Yves-François Blanchet, chef du Bloc québécois

Le Bloc québécois et le NPD appuient la ratification rapide de l’ACEUM

Après l’avoir fait avec le NPD, voilà que la vice-première ministre Chrystia Freeland s’est assurée du soutien du Bloc québécois pour une ratification rapide du nouvel ALÉNA.

La semaine dernière, Mme Freeland avait accepté de rendre les futures négociations de libre-échange plus transparentes à la demande des néo-démocrates, selon une lettre obtenue par La Presse canadienne.

En échange, ils avaient convenu de soutenir une ratification rapide de l’Accord Canada-États-Unis-Mexique (ACEUM), qui est toujours à l’étude au Parlement.

Le même scénario s’est reproduit avec le Bloc.

Le parti avait jusqu’ici refusé d’appuyer l’ACEUM, disant que l’industrie de l’aluminium n’avait pas obtenu les mêmes garanties que l’acier. Il avait voté contre à la Chambre des communes.

Mercredi, Mme Freeland a envoyé une lettre au chef Yves-François Blanchet dans laquelle elle explique les efforts entamés pour assurer une meilleure traçabilité de l’aluminium avec les États-Unis et le Mexique.

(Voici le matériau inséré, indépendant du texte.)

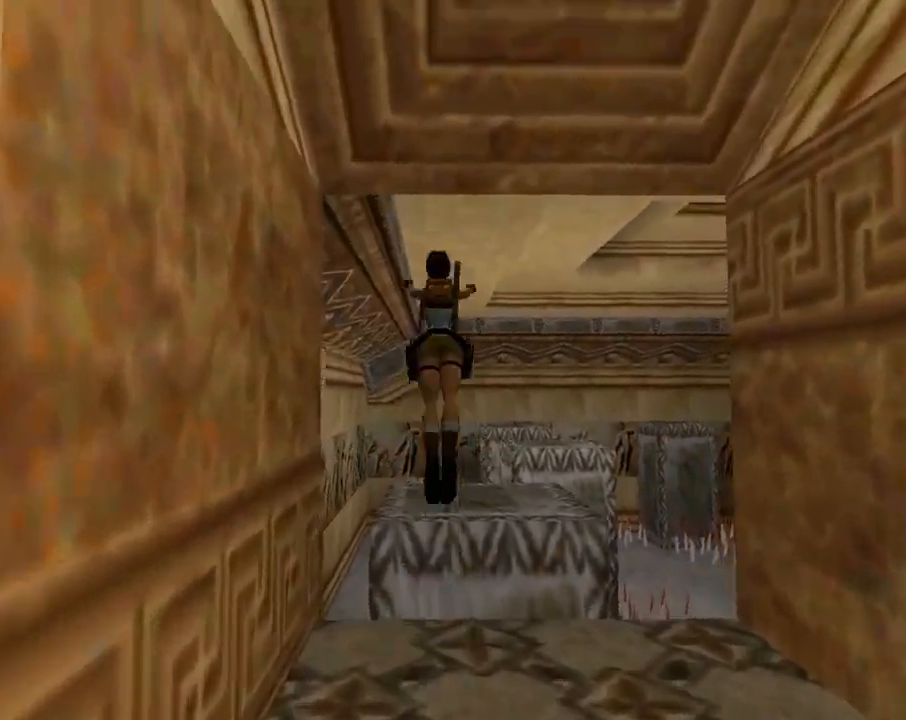
{"buttons": ["DPAD_UP", "DPAD_LEFT"], "left_stick": "center", "events": [[200, "DPAD_LEFT", "up"], [433, "DPAD_LEFT", "down"]]}
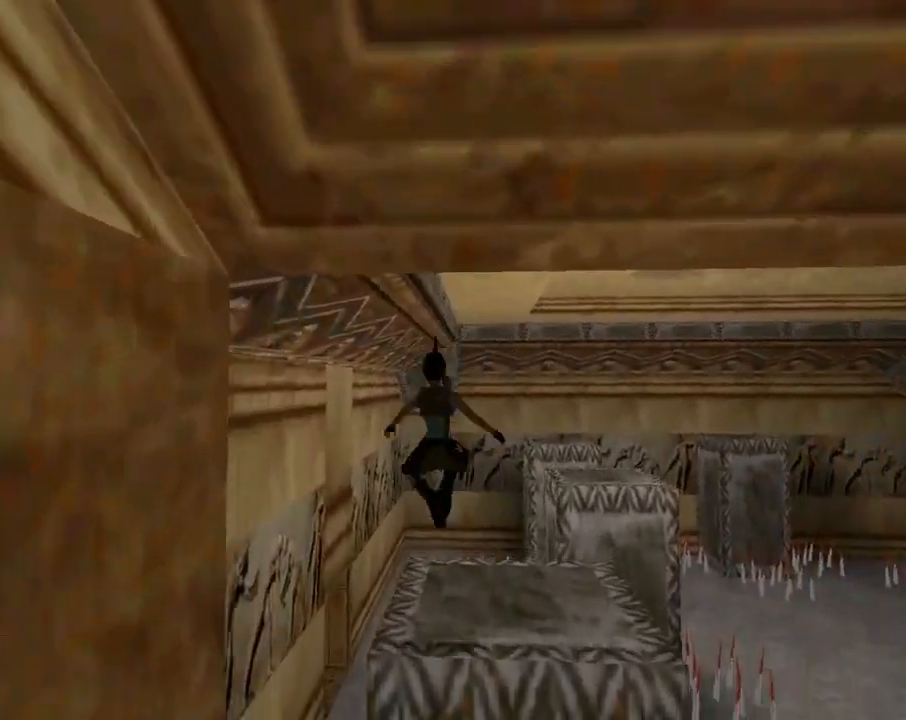
{"buttons": ["SQUARE", "DPAD_UP", "DPAD_LEFT"], "left_stick": "center", "events": [[200, "SQUARE", "down"], [233, "DPAD_LEFT", "up"], [400, "DPAD_LEFT", "down"]]}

Elle y explique entre autres qu’elle se dit prête à travailler avec les deux pays pour échanger des tendances sur les importations et identifier les différents types d’aluminium importés.

Si les données démontrent qu’il y a un «problème», Mme Freeland indique que «le Canada s’efforcera de travailler avec le Mexique et les États-Unis» pour modifier l’accord afin d’y inclure les mêmes exigences que pour l’acier.

Réuni avec l’ensemble de son caucus, mercredi matin, M. Blanchet a brandi ces engagements comme une victoire. Il a également salué la collaboration de la vice-première ministre.

«Si j’avais à reprendre une discussion avec quelqu’un dans ce gouvernement-là, j’aurais tendance à dire que je discuterais avec Mme Freeland», a lancé le chef bloquiste. «Ils devraient essayer d’envoyer Mme Freeland négocier avec les Premières Nations, d’ailleurs, elle est une meilleure négociatrice que le premier ministre», a-t-il ajouté, hilare.

Chez les libéraux et les conservateurs, on a tempéré les ardeurs des bloquistes.

Le lieutenant québécois et leader parlementaire du gouvernement, Pablo Rodriguez, a soutenu que ce que Mme Freeland a détaillé dans sa lettre sont des choses sur lesquelles elle travaille depuis un «bon bout de temps».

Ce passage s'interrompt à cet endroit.